Hamdi Ulukaya'dan 1 milyon dolar
Türk iş insanı Hamdi Ulukaya, sosyal medya hesaplarından yaptığı çağrıda, merkezi Amerika’da bulunan ve Türkiye’de geçmişte yaşanan afetlerde de önemli bir yardım köprüsü görevi gören sivil toplum kuruluşu Turkish Philanthrgoy Funds aracılığıyla başlatılan Türkiye Deprem Fonu’na 1 milyon dolar bağışladığını açıkladı.
“Yardımın böylesine yazılması doğru mu” demeyin. Çok büyük bir felaket ve büyük bir acıyı taşıyacağız birlikte. Örnek olmalı sivil toplumun yaptıkları, iş insanlarının çabaları.

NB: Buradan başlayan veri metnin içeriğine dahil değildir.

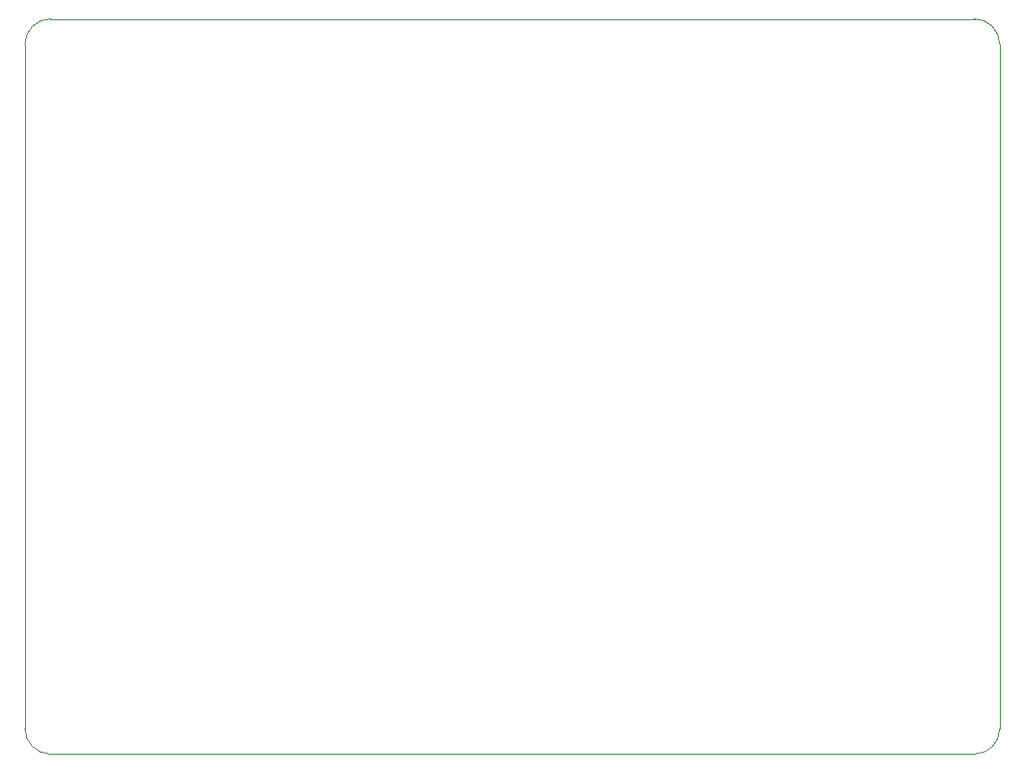
<source format=gbr>
%TF.GenerationSoftware,KiCad,Pcbnew,6.0.11-2627ca5db0~126~ubuntu22.04.1*%
%TF.CreationDate,2023-02-26T22:25:55+07:00*%
%TF.ProjectId,macro,6d616372-6f2e-46b6-9963-61645f706362,rev?*%
%TF.SameCoordinates,Original*%
%TF.FileFunction,Profile,NP*%
%FSLAX46Y46*%
G04 Gerber Fmt 4.6, Leading zero omitted, Abs format (unit mm)*
G04 Created by KiCad (PCBNEW 6.0.11-2627ca5db0~126~ubuntu22.04.1) date 2023-02-26 22:25:55*
%MOMM*%
%LPD*%
G01*
G04 APERTURE LIST*
%TA.AperFunction,Profile*%
%ADD10C,0.100000*%
%TD*%
G04 APERTURE END LIST*
D10*
X134700000Y-147350000D02*
G75*
G03*
X136900000Y-145150000I0J2200000D01*
G01*
X136897933Y-85050000D02*
G75*
G03*
X134692298Y-82850000I-2205513J-5520D01*
G01*
X53625000Y-82849999D02*
G75*
G03*
X51400000Y-85050000I13602J-2238899D01*
G01*
X51403203Y-145125000D02*
G75*
G03*
X53603187Y-147350000I2238897J13600D01*
G01*
X136897933Y-85050000D02*
X136900000Y-145150000D01*
X53625000Y-82850000D02*
X134692298Y-82850000D01*
X51403187Y-145125000D02*
X51400000Y-85050000D01*
X134700000Y-147350000D02*
X53603187Y-147350000D01*
M02*

</source>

Ben bu satırları yazarken hala arama kurtarma ekiplerinin ulaşamadığı yerler vardı. Vinç ihtiyacı çok fazlaydı. Vinç olan bazı yerlerde operatör bulunamıyordu. Hala “ekmek-su bulamıyoruz” diyen insanlar vardı.
İnsanları uykuda yakalayan bu şiddetli deprem öldürdü, kağıttan binalar öldürdü, koordinasyonsuzluk öldürdü. Geride binlerce çocuk annesiz babasız kaldı, binlerce insan yakınlarını kaybetti, evlerini kaybetti.
Yıkılan 10 kentimiz var. Barınma, yaşama yeniden tutunmaları için çok büyük desteğe ihtiyaç var.
Ben yine en çok sivil toplum örgütlerinden, gönüllü insanlarımızdan umutluyum.
Depremzedelerin tüm ihtiyaçlarını birlikte saracağız, evsiz kalanlara birlikte sahip çıkacağız. Sonrasının da çok zor olduğunu bilerek yapacağız bunları ve umarım bu kez ders çıkarırız.